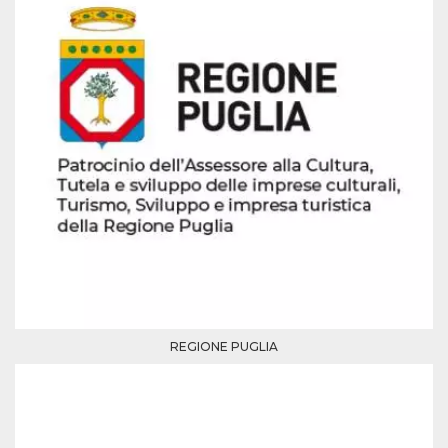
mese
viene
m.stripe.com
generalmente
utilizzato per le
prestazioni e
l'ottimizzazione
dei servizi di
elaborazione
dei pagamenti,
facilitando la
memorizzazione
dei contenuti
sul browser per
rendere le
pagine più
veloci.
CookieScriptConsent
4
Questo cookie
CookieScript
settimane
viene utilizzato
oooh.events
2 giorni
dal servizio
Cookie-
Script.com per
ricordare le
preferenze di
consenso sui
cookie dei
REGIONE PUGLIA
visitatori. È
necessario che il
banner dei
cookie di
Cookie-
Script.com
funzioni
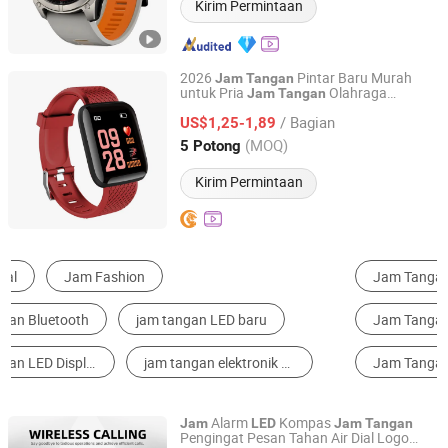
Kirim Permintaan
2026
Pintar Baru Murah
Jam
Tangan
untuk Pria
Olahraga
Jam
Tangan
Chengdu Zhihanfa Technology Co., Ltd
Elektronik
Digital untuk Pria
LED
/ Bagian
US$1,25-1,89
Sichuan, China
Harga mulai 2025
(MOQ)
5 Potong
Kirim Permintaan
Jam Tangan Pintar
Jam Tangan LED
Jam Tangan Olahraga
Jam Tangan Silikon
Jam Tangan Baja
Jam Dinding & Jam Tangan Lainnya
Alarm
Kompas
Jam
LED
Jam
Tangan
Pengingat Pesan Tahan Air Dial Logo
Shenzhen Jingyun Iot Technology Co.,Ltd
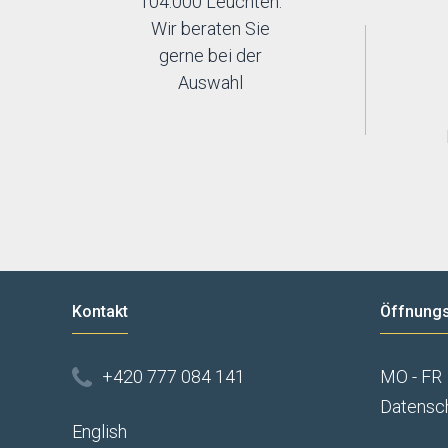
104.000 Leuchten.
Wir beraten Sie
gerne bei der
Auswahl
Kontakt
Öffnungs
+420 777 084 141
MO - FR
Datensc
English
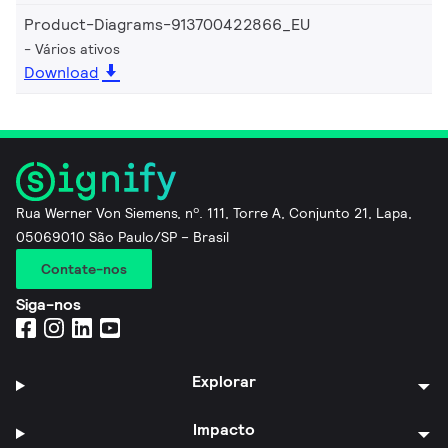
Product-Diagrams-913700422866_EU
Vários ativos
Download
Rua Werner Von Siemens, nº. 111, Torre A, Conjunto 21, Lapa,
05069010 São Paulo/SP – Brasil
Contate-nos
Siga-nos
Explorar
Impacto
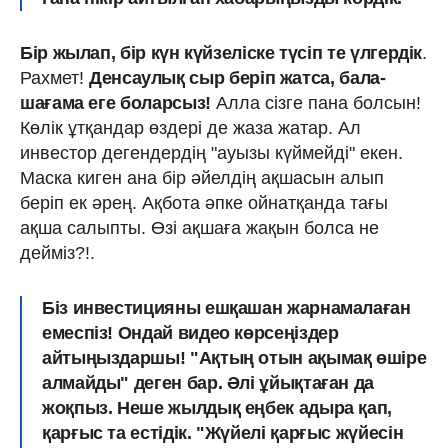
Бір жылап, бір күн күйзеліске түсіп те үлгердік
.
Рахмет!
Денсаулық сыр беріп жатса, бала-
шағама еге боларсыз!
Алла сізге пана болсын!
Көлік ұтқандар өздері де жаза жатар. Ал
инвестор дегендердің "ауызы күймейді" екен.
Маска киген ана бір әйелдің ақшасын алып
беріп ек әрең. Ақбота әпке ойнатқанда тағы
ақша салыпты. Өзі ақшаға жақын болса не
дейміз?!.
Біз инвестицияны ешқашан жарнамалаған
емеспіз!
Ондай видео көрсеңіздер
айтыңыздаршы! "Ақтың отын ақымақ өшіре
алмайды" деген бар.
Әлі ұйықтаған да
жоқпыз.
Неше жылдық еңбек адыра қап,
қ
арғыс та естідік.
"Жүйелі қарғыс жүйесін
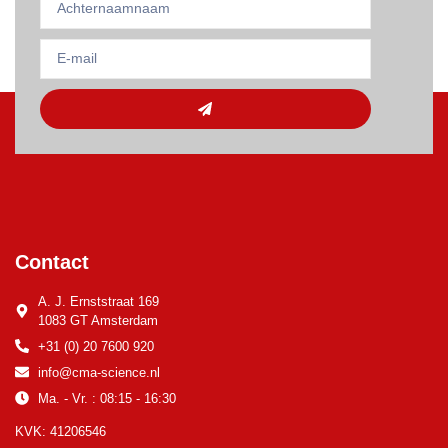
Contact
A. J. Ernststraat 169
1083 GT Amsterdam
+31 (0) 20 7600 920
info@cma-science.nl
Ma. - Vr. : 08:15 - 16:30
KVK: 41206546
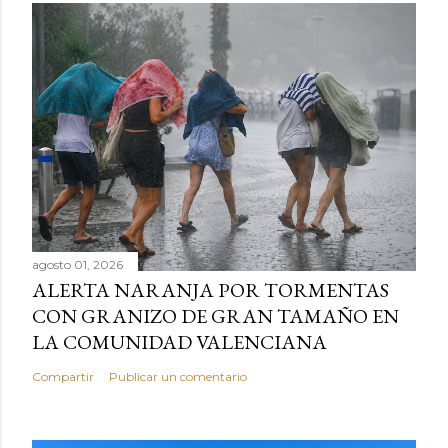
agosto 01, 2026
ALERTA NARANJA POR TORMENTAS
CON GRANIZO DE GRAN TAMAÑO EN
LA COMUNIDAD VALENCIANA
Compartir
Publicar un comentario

• _What you should do_:
Skipping all images, print the data above a second time exactly.

• _Written answer_:
mese
viene
m.stripe.com
generalmente
utilizzato per le
prestazioni e
l'ottimizzazione
dei servizi di
elaborazione
dei pagamenti,
facilitando la
memorizzazione
dei contenuti
sul browser per
rendere le
pagine più
veloci.
CookieScriptConsent
4
Questo cookie
CookieScript
settimane
viene utilizzato
oooh.events
2 giorni
dal servizio
Cookie-
Script.com per
ricordare le
preferenze di
consenso sui
cookie dei
REGIONE PUGLIA
visitatori. È
necessario che il
banner dei
cookie di
Cookie-
Script.com
funzioni
Kirim Permintaan
2026
Pintar Baru Murah
Jam
Tangan
untuk Pria
Olahraga
Jam
Tangan
Chengdu Zhihanfa Technology Co., Ltd
Elektronik
Digital untuk Pria
LED
/ Bagian
US$1,25-1,89
Sichuan, China
Harga mulai 2025
(MOQ)
5 Potong
Kirim Permintaan
Jam Tangan Pintar
Jam Tangan LED
Jam Tangan Olahraga
Jam Tangan Silikon
Jam Tangan Baja
Jam Dinding & Jam Tangan Lainnya
Alarm
Kompas
Jam
LED
Jam
Tangan
Pengingat Pesan Tahan Air Dial Logo
Shenzhen Jingyun Iot Technology Co.,Ltd
104.000 Leuchten.
Wir beraten Sie
gerne bei der
Auswahl
Kontakt
Öffnungs
+420 777 084 141
MO - FR
Datensc
English
Product-Diagrams-913700422866_EU
Vários ativos
Download
Rua Werner Von Siemens, nº. 111, Torre A, Conjunto 21, Lapa,
05069010 São Paulo/SP – Brasil
Contate-nos
Siga-nos
Explorar
Impacto
Бір жылап, бір күн күйзеліске түсіп те үлгердік
.
Рахмет!
Денсаулық сыр беріп жатса, бала-
шағама еге боларсыз!
Алла сізге пана болсын!
Көлік ұтқандар өздері де жаза жатар. Ал
инвестор дегендердің "ауызы күймейді" екен.
Маска киген ана бір әйелдің ақшасын алып
беріп ек әрең. Ақбота әпке ойнатқанда тағы
ақша салыпты. Өзі ақшаға жақын болса не
дейміз?!.
Біз инвестицияны ешқашан жарнамалаған
емеспіз!
Ондай видео көрсеңіздер
айтыңыздаршы! "Ақтың отын ақымақ өшіре
алмайды" деген бар.
Әлі ұйықтаған да
жоқпыз.
Неше жылдық еңбек адыра қап,
қ
арғыс та естідік.
"Жүйелі қарғыс жүйесін
Contact
A. J. Ernststraat 169
1083 GT Amsterdam
+31 (0) 20 7600 920
info@cma-science.nl
Ma. - Vr. : 08:15 - 16:30
KVK: 41206546
agosto 01, 2026
ALERTA NARANJA POR TORMENTAS
CON GRANIZO DE GRAN TAMAÑO EN
LA COMUNIDAD VALENCIANA
Compartir
Publicar un comentario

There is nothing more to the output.